» TASK
From the scalable audit logs proposal, return everything from "In this RFD" down to "advanced search capabilities.", copied word for word.

12 KiB
authors | state |
---|---|
Tobiasz Heller (tobiasz.heller@goteleport.com) | draft |
RFD 0118 - Scalable audit logs
Required Approvers
- Engineering: @rosstimothy && @zmb3
- Security: @reed
- Product: (@xinding33 || @klizhentas)
What
Allow Teleport to use combination of SNS, SQS, Athena and S3 to provide scalable and searchable audit log mechanism.
In this RFD we focus on integrating scalable datastore to existing interfaces. There will be separate RFD which will focus and UI changes and focus on advanced search capabilities.
Why
Why is explained in Cloud RFD
Solution
- Ingestion phase - Auth instances send events to AWS SNS + SQS queue in proto format
- Transform and store phase - Single auth consumes events from queue in batches and produces Parquet file stored in s3 bucket for long term storage
- Query phase - Athena queries S3 bucket with parquet files partitioned by date (partition info is stored in Glue Table)
flowchart LR
subgraph IngestPhase[Ingest phase]
t1A1[Auth 1]
t1A2[Auth 2]
t1topic[SNS]
t1A1 --> |events proto/json|t1topic
t1A2 --> |events proto/json|t1topic
t1queue1[SQS]
end
subgraph TransformStorePhase[Transform and store phase]
t1SinkS3[Auth]
t1S3folder[S3 Bucket Long Term storage]
t1SinkS3 --> |Parquet file|t1S3folder
end
subgraph QueryPhase[Query phase]
Athena[Athena]
t1GlueTable[Glue table]
end
t1topic --> t1queue1
t1queue1 --> |consumer|t1SinkS3
t1S3folder <--> Athena
SNS + SQS components are used because it allow us buffering events and extending solution with Export API over queue or Lambda for alerting on certain events.
Ingestion phase
New EmitAuditEvent
implementation will consist of following steps:
- Check message size and trim or upload via s3
- Marshal event to proto
- Send message to SNS
Currently dynamo supports payloads of max 400 KB. SNS + SQS supports max message size of 256 KB. Events in rare cases can be larger than 256 KB. We will use similar mechanism as in extended SNS library for java works. It allows to specify s3 bucket where messages larger then max limit are sent. On SNS/SQS client only sends s3 link to payload.

» ENTRIES PROVIDED
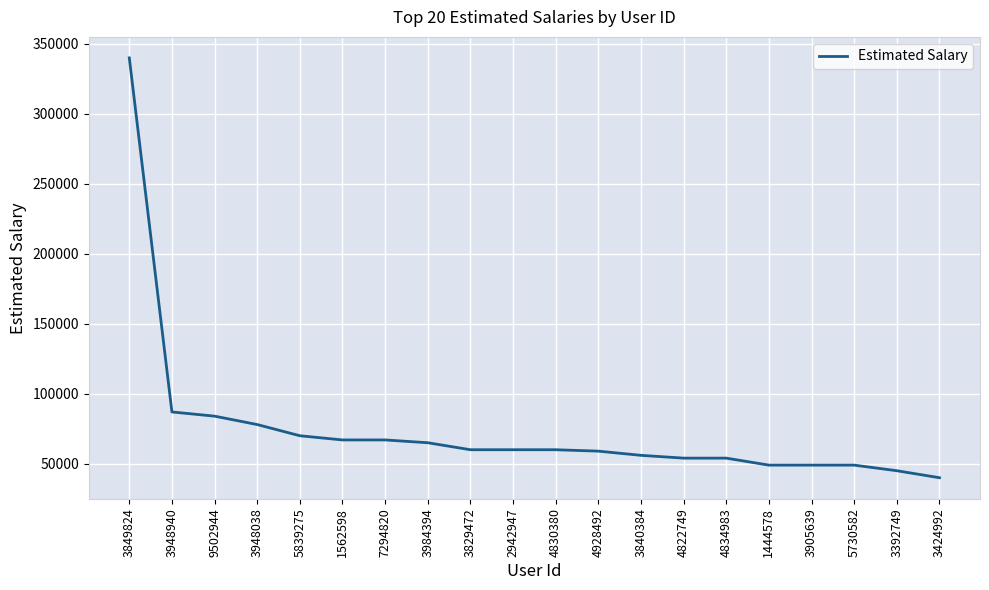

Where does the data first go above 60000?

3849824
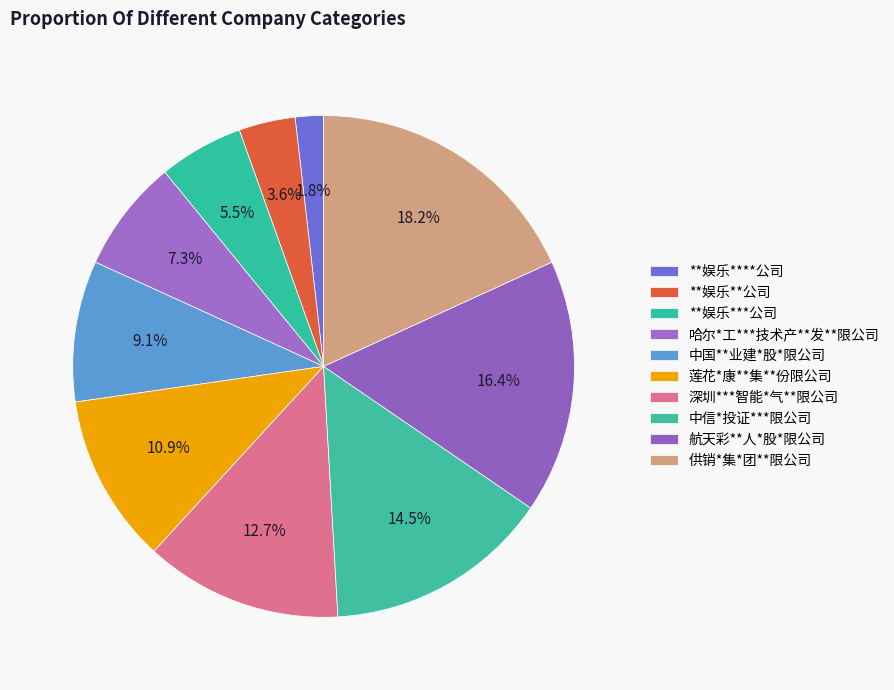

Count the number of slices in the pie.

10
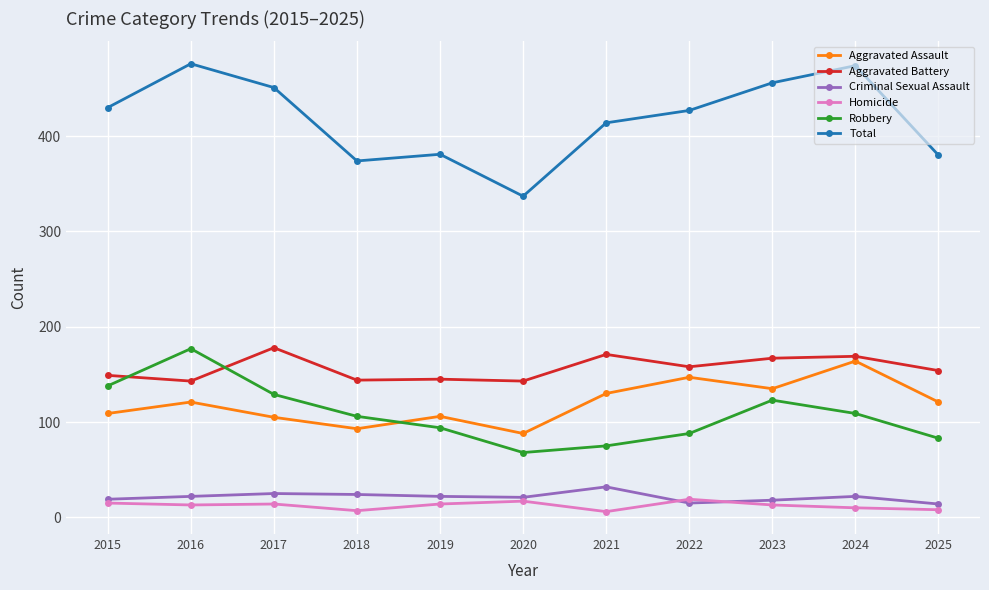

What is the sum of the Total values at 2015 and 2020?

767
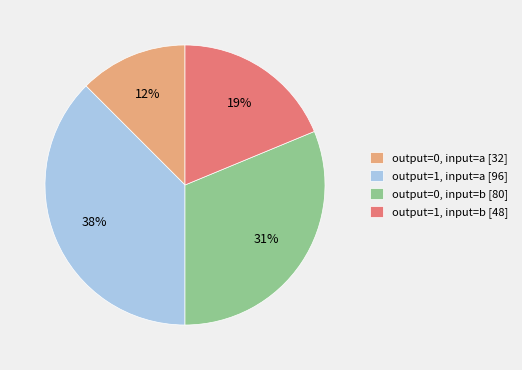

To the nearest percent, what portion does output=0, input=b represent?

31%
* * *
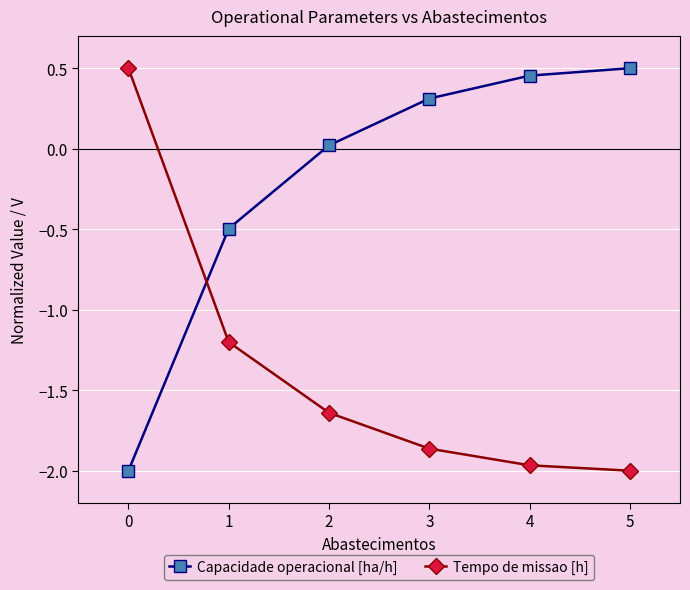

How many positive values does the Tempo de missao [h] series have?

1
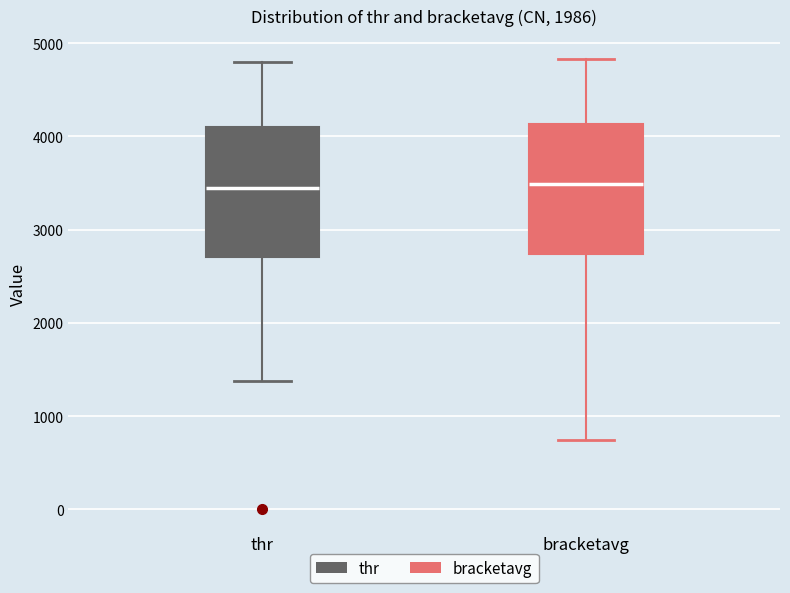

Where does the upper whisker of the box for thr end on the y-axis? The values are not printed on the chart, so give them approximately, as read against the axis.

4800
* * *
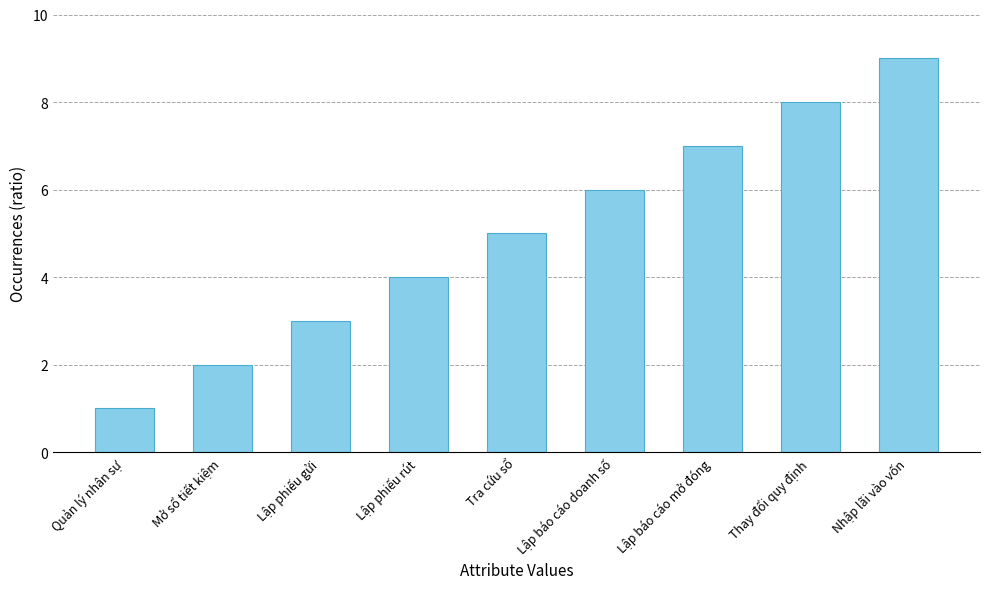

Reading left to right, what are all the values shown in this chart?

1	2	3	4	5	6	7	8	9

» PROBLEM SOLUTION
In this RFD we focus on integrating scalable datastore to existing interfaces. There will be separate RFD which will focus and UI changes and focus on advanced search capabilities.